RECORDS FOR THIS TASK: Begin
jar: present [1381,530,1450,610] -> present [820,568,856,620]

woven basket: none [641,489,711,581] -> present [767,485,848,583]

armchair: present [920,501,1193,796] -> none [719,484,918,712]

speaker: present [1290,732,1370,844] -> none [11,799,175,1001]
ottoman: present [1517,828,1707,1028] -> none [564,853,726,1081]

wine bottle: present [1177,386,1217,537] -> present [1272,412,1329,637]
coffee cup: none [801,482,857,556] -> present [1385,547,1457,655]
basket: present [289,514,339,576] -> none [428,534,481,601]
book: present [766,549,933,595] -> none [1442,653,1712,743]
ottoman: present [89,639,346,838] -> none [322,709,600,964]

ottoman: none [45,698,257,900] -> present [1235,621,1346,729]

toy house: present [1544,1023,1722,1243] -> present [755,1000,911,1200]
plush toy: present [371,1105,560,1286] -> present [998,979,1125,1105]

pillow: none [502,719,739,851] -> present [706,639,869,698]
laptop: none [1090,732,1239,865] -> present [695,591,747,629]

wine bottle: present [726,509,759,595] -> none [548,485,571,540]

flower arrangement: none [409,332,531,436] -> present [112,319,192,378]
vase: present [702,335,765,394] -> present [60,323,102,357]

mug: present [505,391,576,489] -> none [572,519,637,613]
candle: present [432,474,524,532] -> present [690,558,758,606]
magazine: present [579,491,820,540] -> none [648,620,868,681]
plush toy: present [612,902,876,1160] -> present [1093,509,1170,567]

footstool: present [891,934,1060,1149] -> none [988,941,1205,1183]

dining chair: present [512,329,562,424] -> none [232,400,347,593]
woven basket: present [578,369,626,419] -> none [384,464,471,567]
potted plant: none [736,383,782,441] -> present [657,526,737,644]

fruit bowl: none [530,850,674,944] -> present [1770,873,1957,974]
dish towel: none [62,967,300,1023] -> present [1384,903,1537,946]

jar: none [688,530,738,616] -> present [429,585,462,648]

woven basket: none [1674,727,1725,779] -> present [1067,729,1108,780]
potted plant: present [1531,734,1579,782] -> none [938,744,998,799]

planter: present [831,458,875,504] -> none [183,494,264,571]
RECORDS FOR THIS TASK: End
> BRIEF
Write out the lines of the entries, word for word, from the first through the one containing "speaker: present [1290,732,1370,844]", and stop at that line.

> SOLVED PROBLEM
jar: present [1381,530,1450,610] -> present [820,568,856,620]

woven basket: none [641,489,711,581] -> present [767,485,848,583]

armchair: present [920,501,1193,796] -> none [719,484,918,712]

speaker: present [1290,732,1370,844] -> none [11,799,175,1001]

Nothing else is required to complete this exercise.